Complete answer: As per question, the given reaction is as follows:
$C{l_2} + IO_3^ - + O{H^ - } \to IO_4^ - + C{l^ - }$
Steps to balance the given reaction in basic medium are as follows:
Step-1: Write oxidation half reaction and reduction half reaction separately for the given redox reaction.
Oxidation half reaction: $IO_3^ - \to IO_4^ - $
Reduction half reaction: $C{l_2} \to C{l^ - }$
Step-2: Except oxygen and hydrogen, balance all other elements in both oxidation and reduction half reaction i.e., the number of atoms of element must be equal in product as well as reactant.
Oxidation half reaction: $IO_3^ - \to IO_4^ - $
Reduction half reaction: $C{l_2} \to 2C{l^ - }$
Step-3: Add a water molecule to balance the oxygen atoms in the required half reaction.
Oxidation half reaction: $IO_3^ - + {H_2}O \to IO_4^ - $
Reduction half reaction: $C{l_2} \to 2C{l^ - }$
Step-4: Balance the number of hydrogen atoms by adding protons in the required half reaction.
Oxidation half reaction: $IO_3^ - + {H_2}O \to IO_4^ - + 2{H^ + }$
Reduction half reaction: $C{l_2} \to 2C{l^ - }$
Step-5: Balance the charge by adding the required number of electrons in both half reactions.
Oxidation half reaction: $IO_3^ - + {H_2}O \to IO_4^ - + 2{H^ + } + 2{e^ - }$
Reduction half reaction: $C{l_2} + 2{e^ - } \to 2C{l^ - }$
Step-6: Combine both half reactions and cancel the electrons in the reaction
$IO_3^ - + {H_2}O + C{l_2} + 2{e^ - } \to 2C{l^ - } + IO_4^ - + 2{H^ + } + 2{e^ - }$
On cancelling electrons, reaction will be as follows:
$IO_3^ - + {H_2}O + C{l_2} \to 2C{l^ - } + IO_4^ - + 2{H^ + }$
Step-7: Add hydroxide ions to balance the hydrogen ions or protons in the reaction. As in the reaction, two protons are present, so two hydroxide ions will be added to reactants as well as product.

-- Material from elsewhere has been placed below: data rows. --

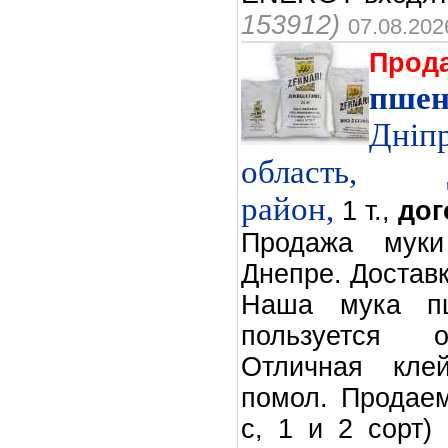
153912)
07.08.202
Прод
пшен
Дніп
область, Дн
район,
1 т.,
дог
Продажа мук
Днепре. Доставк
Наша мука п
пользуется 
Отличная клей
помол. Продаем
с, 1 и 2 сорт)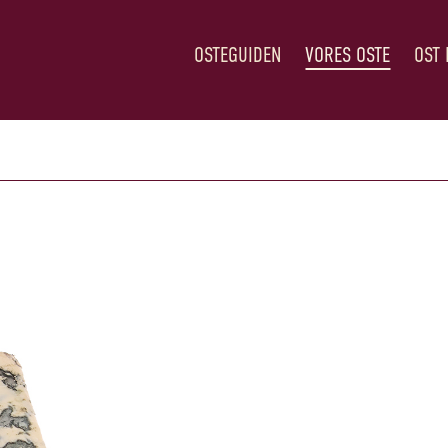
OSTEGUIDEN
VORES OSTE
OST 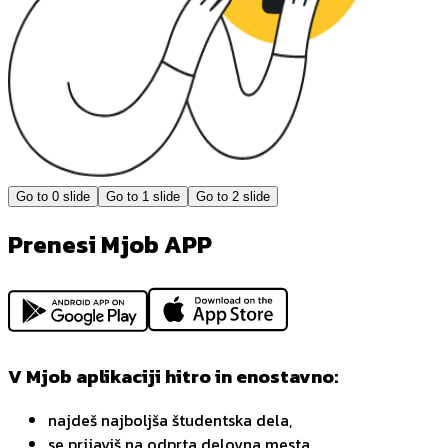
Go to
0
slide
Go to
1
slide
Go to
2
slide
Prenesi Mjob APP
V Mjob aplikaciji hitro in enostavno:
najdeš najboljša študentska dela,
se prijaviš na odprta delovna mesta,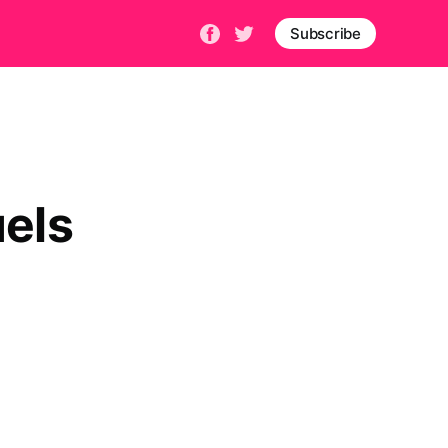
Subscribe
uels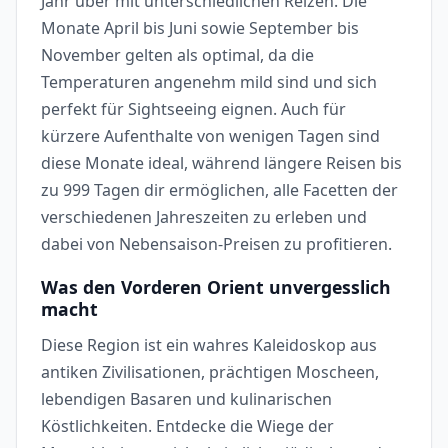
Jahr über mit unterschiedlichen Reizen. Die
Monate April bis Juni sowie September bis
November gelten als optimal, da die
Temperaturen angenehm mild sind und sich
perfekt für Sightseeing eignen. Auch für
kürzere Aufenthalte von wenigen Tagen sind
diese Monate ideal, während längere Reisen bis
zu 999 Tagen dir ermöglichen, alle Facetten der
verschiedenen Jahreszeiten zu erleben und
dabei von Nebensaison-Preisen zu profitieren.
Was den Vorderen Orient unvergesslich
macht
Diese Region ist ein wahres Kaleidoskop aus
antiken Zivilisationen, prächtigen Moscheen,
lebendigen Basaren und kulinarischen
Köstlichkeiten. Entdecke die Wiege der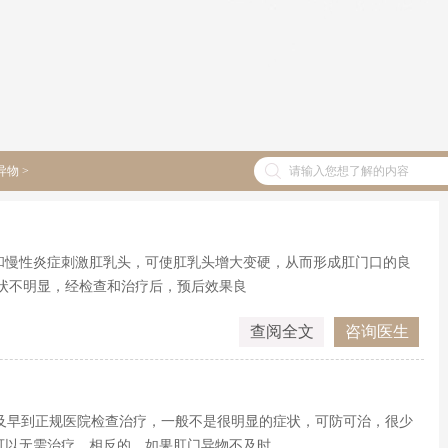
异物
>
和慢性炎症刺激肛乳头，可使肛乳头增大变硬，从而形成肛门口的良
状不明显，经检查和治疗后，预后效果良
查阅全文
咨询医生
及早到正规医院检查治疗，一般不是很明显的症状，可防可治，很少
可以无需治疗，相反的，如果肛门异物不及时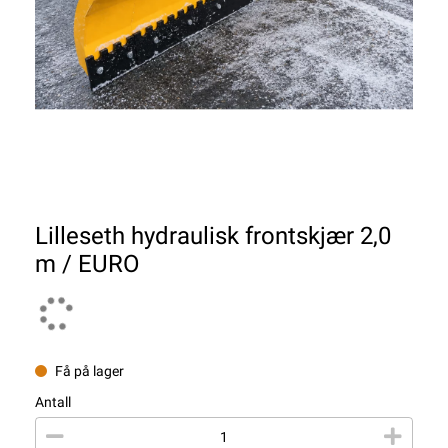
Lilleseth hydraulisk frontskjær 2,0
m / EURO
Få på lager
Antall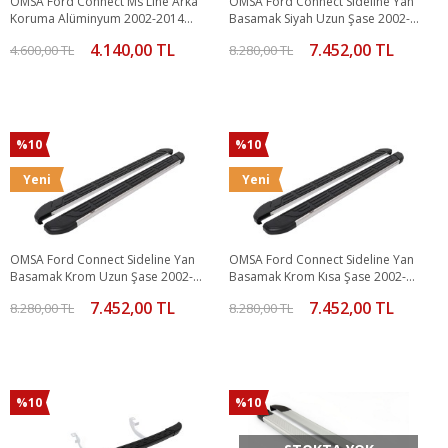
OMSA Ford Connect Ms Line Arka
OMSA Ford Connect Sideline Yan
Koruma Alüminyum 2002-2014
Basamak Siyah Uzun Şase 2002-
Arası
2014 Arası
4.140,00 TL
7.452,00 TL
4.600,00 TL
8.280,00 TL
%10
%10
Yeni
Yeni
OMSA Ford Connect Sideline Yan
OMSA Ford Connect Sideline Yan
Basamak Krom Uzun Şase 2002-
Basamak Krom Kısa Şase 2002-
2014 Arası
2014 Arası
7.452,00 TL
7.452,00 TL
8.280,00 TL
8.280,00 TL
%10
%10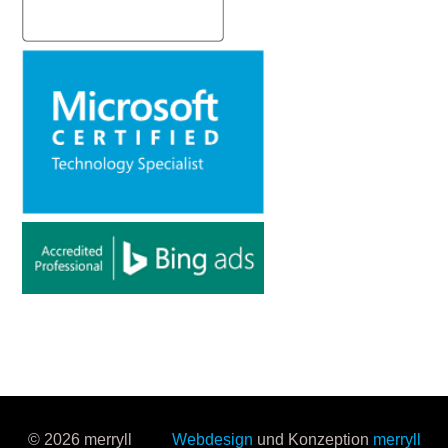
© 2026 merryll
Webdesign
und Konzeption
merryll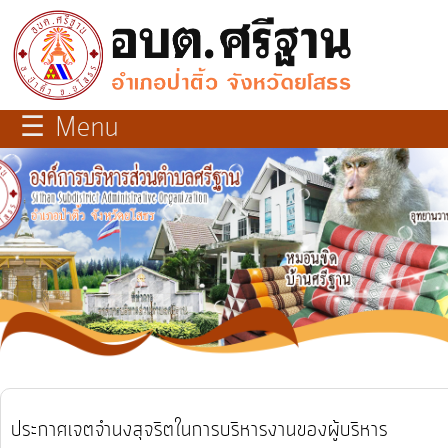
×
close
หน้า
☰ Menu
หลัก
เกี่ยว
กับ
เรา
บุคลากร
แผนการ
พัฒนา
ท้อง
ประกาศเจตจำนงสุจริตในการบริหารงานของผู้บริหาร
ถิ่น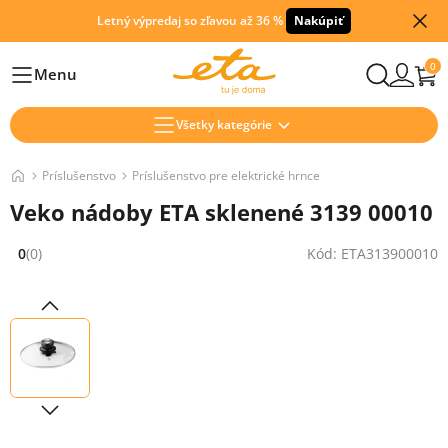
Letný výpredaj so zľavou až 36 %
Nakúpiť
0
Menu
Hlavní
Všetky kategórie
Príslušenstvo
Príslušenstvo pre elektrické hrnce
Veko nádoby ETA sklenené 3139 00010
0
(0)
Kód: ETA313900010
Hodnocení: 0 z 5 (0 recenzí)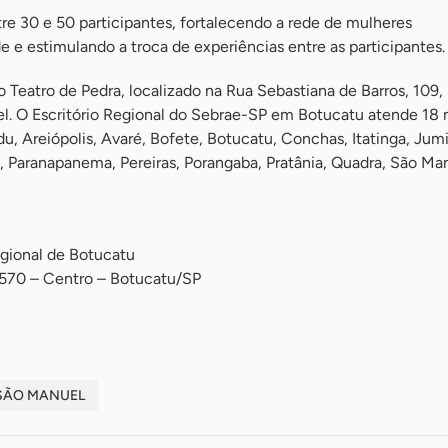
tre 30 e 50 participantes, fortalecendo a rede de mulheres
e estimulando a troca de experiências entre as participantes.
o Teatro de Pedra, localizado na Rua Sebastiana de Barros, 109, 
l. O Escritório Regional do Sebrae-SP em Botucatu atende 18 
u, Areiópolis, Avaré, Bofete, Botucatu, Conchas, Itatinga, Jumi
ho, Paranapanema, Pereiras, Porangaba, Pratânia, Quadra, São Ma
egional de Botucatu
1570 – Centro – Botucatu/SP
SÃO MANUEL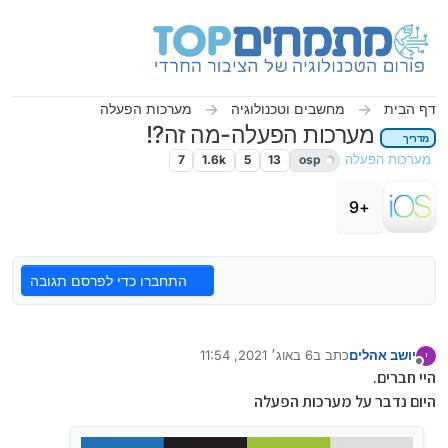
ילוג לתוכן
דף הבית
מחשבים וטכנולוגיה
מערכות הפעלה
מערכות הפעלה-מה זה?!
מדריך
מערכות הפעלה
osp
13
5
1.6k
7
+9
התחברו כדי לפרסם תגובה
יושב אהלים
כתב ב
6 באוג׳ 2021, 11:54
י
נערך לאחרונה על ידי יושב אהלים
8 ביוני 2021, 16:06
מנותק
היי חברים.
היום נדבר על מערכות הפעלה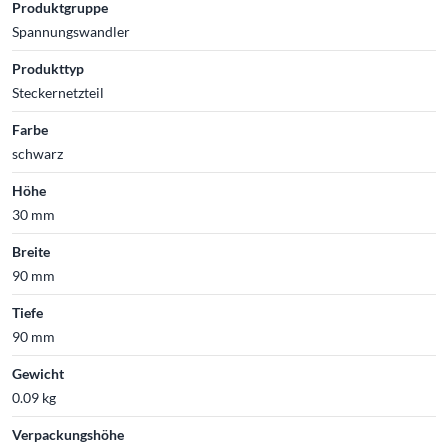
Produktgruppe
Spannungswandler
Produkttyp
Steckernetzteil
Farbe
schwarz
Höhe
30 mm
Breite
90 mm
Tiefe
90 mm
Gewicht
0.09 kg
Verpackungshöhe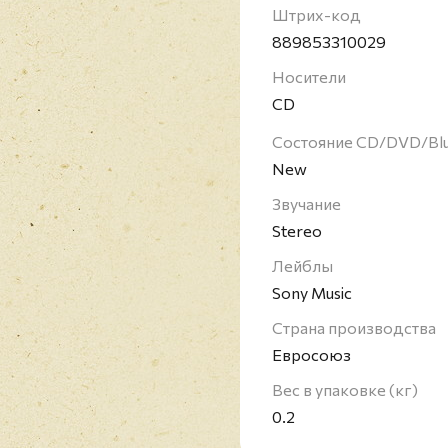
Штрих-код
889853310029
Носители
CD
Состояние CD/DVD/Bl
New
Звучание
Stereo
Лейблы
Sony Music
Страна производства
Евросоюз
Вес в упаковке (кг)
0.2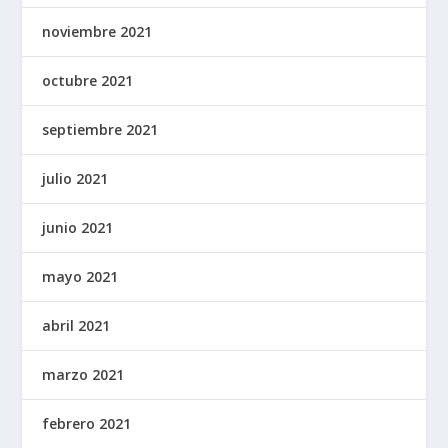
noviembre 2021
octubre 2021
septiembre 2021
julio 2021
junio 2021
mayo 2021
abril 2021
marzo 2021
febrero 2021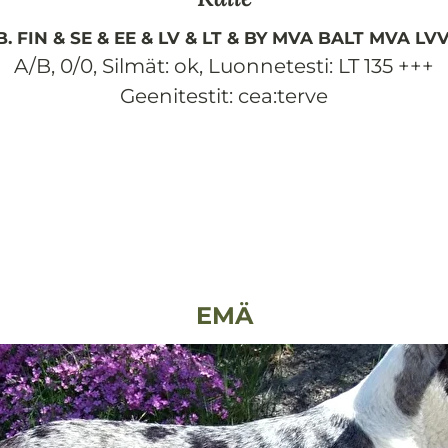
.B. FIN & SE & EE & LV & LT & BY MVA BALT MVA LV
A/B, 0/0
,
Silmät:
ok
,
Luonnetesti:
LT 135 +++
Geenitestit: cea:terve
EMÄ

The reaction is as follows:
$IO_3^ - + {H_2}O + C{l_2} + 2O{H^ - } \to 2C{l^ - } + IO_4^ - + 2{H^ + } + 2O{H^ - }$
Step-8: ${H^ + }$ and $O{H^ - }$ ions combine to form water molecules. The reaction is as follows:
$IO_3^ - + {H_2}O + C{l_2} + 2O{H^ - } \to 2C{l^ - } + IO_4^ - + 2{H_2}O$
Step-9: As there are two moles of water in the product and one mole of water in reactant. So, one mole of water in the reactant is cancelled and only one mole of water remains in the product. The reaction is as follows:
$IO_3^ - + C{l_2} + 2O{H^ - } \to 2C{l^ - } + IO_4^ - + {H_2}O$
Hence, the balanced chemical reaction for the given ionic equation is $C{l_2} + IO_3^ - + 2O{H^ - } \to IO_4^ - + 2C{l^ - } + {H_2}O$
So, option (B) is the correct answer.

Note:
It is important to note that bases when dissolved in aqueous solution give hydroxide ions i.e., $O{H^ - }$ ions, hence balancing redox reaction in basic medium requires adding hydroxide ions to balance the reaction whereas in acidic medium, ${H^ + }$ are added to balance the ionic redox reaction.